__EXERCISE__:
In the forum thread below about a flowering Lindernia, translate this sentence into Spanish: "Another photo of the same wabi kusa 1 week earlier."

__QUOTED TEXT__:
— Begin —
# Lindernia roundifolia "varigated" - flowers



## manini (Mar 18, 2007)

Here are 2 photos of a flowering L. roundifolia "varigated". It did it in one of my wabi kusa.


















Another photo of the same wabi kusa 1 week earlier.


----------



## Zapins (Jul 28, 2004)

Wow, that is a really nice little setup you have there.

Congrats on the flower! Try get a sharper, closer picture of it and email it to Cavan_allen for the plant finder. I don't think we have a picture of that flower yet.

Also, what is the red plant? I don't recognize it in the emersed form.


----------



## manini (Mar 18, 2007)

Thanks! Red plant is Rotala mini "butterfly". I am waiting for it to flower.



Zapins said:


> Wow, that is a really nice little setup you have there.
> 
> Congrats on the flower! Try get a sharper, closer picture of it and email it to Cavan_allen for the plant finder. I don't think we have a picture of that flower yet.
> 
> Also, what is the red plant? I don't recognize it in the emersed form.


----------



## justin182 (Oct 27, 2009)

So neat. Bringing this up for more ppl to see it! Definitely not something you see often.


----------



## maestro (Jan 17, 2007)

Yeah, congrats on getting L. Roundifolia 'varigated' to flower in it's emersed form. Sweet Wabi Kusa display! Nice contrasting with Rotala Mini 'Butterfly'.


----------
— End —
__DATA EXCERPT__:
— Begin —
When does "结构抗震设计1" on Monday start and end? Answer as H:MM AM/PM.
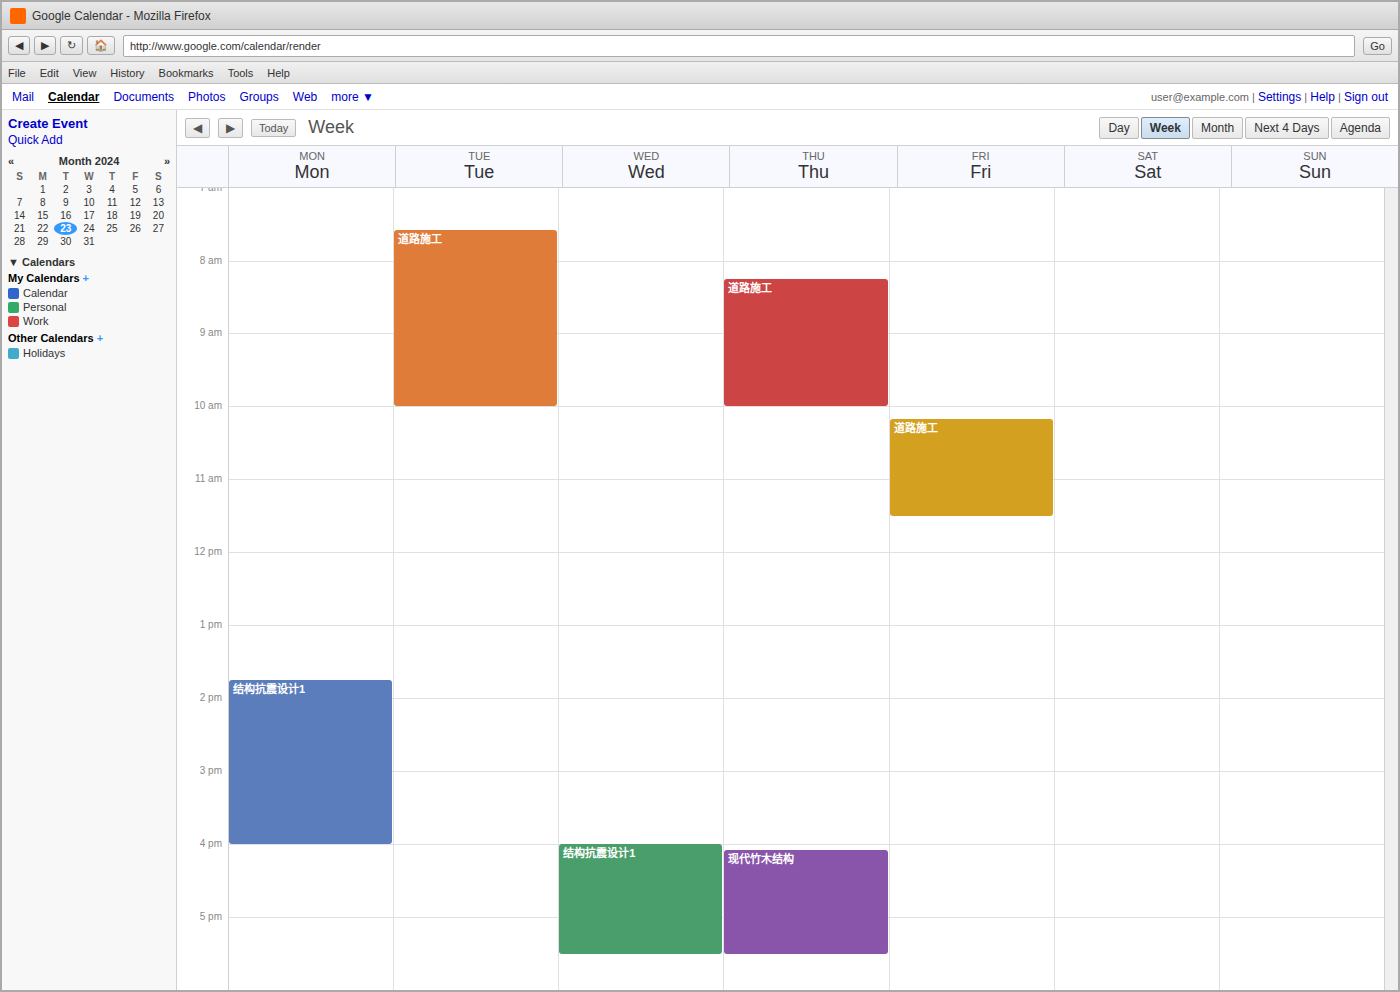
1:45 PM to 4:00 PMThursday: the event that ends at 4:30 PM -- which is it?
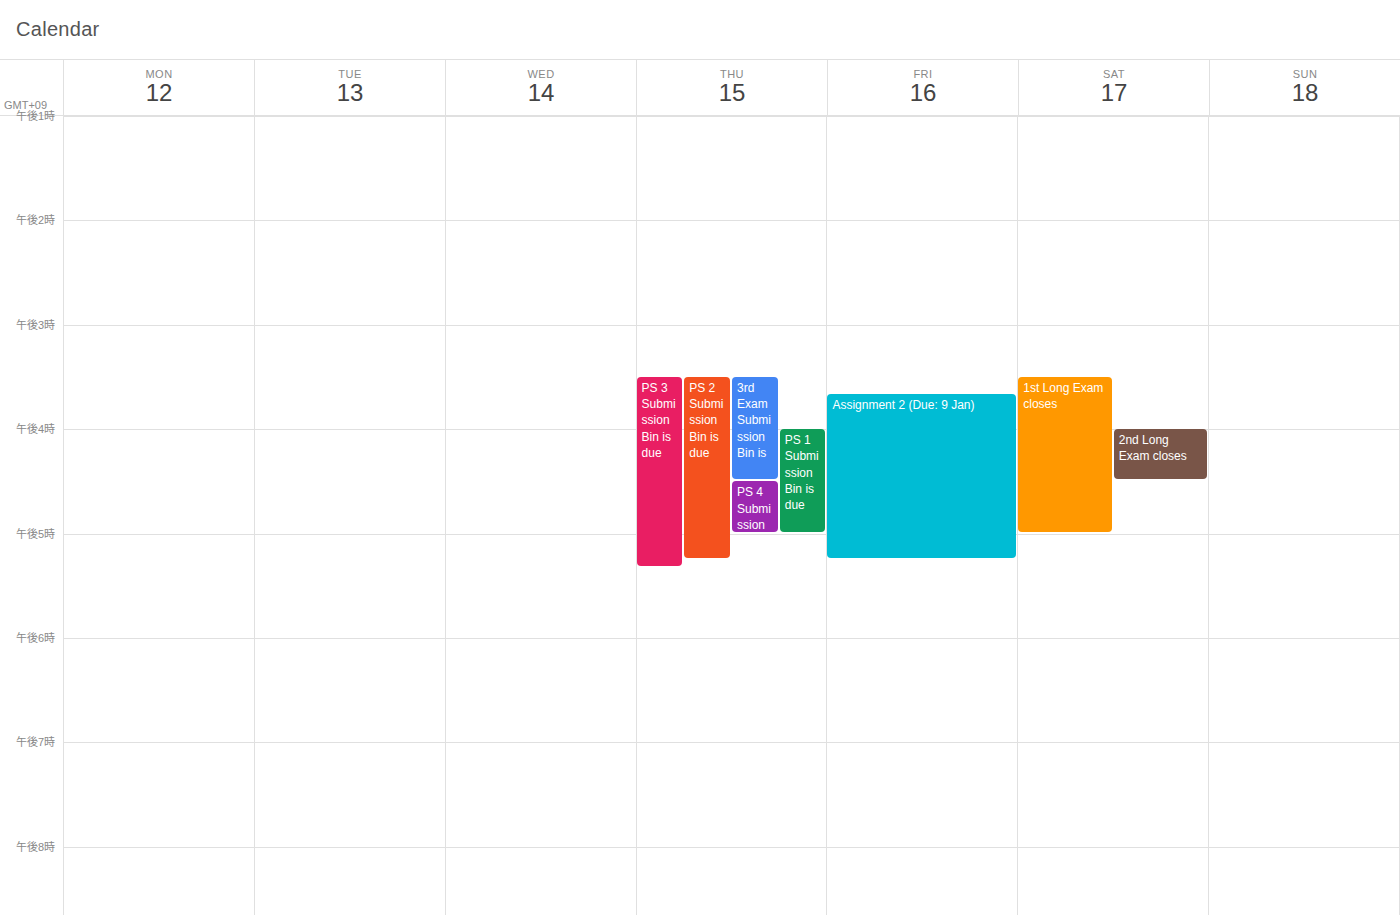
— End —
__SOLUTION__:
Otra foto del mismo wabi kusa una semana antes.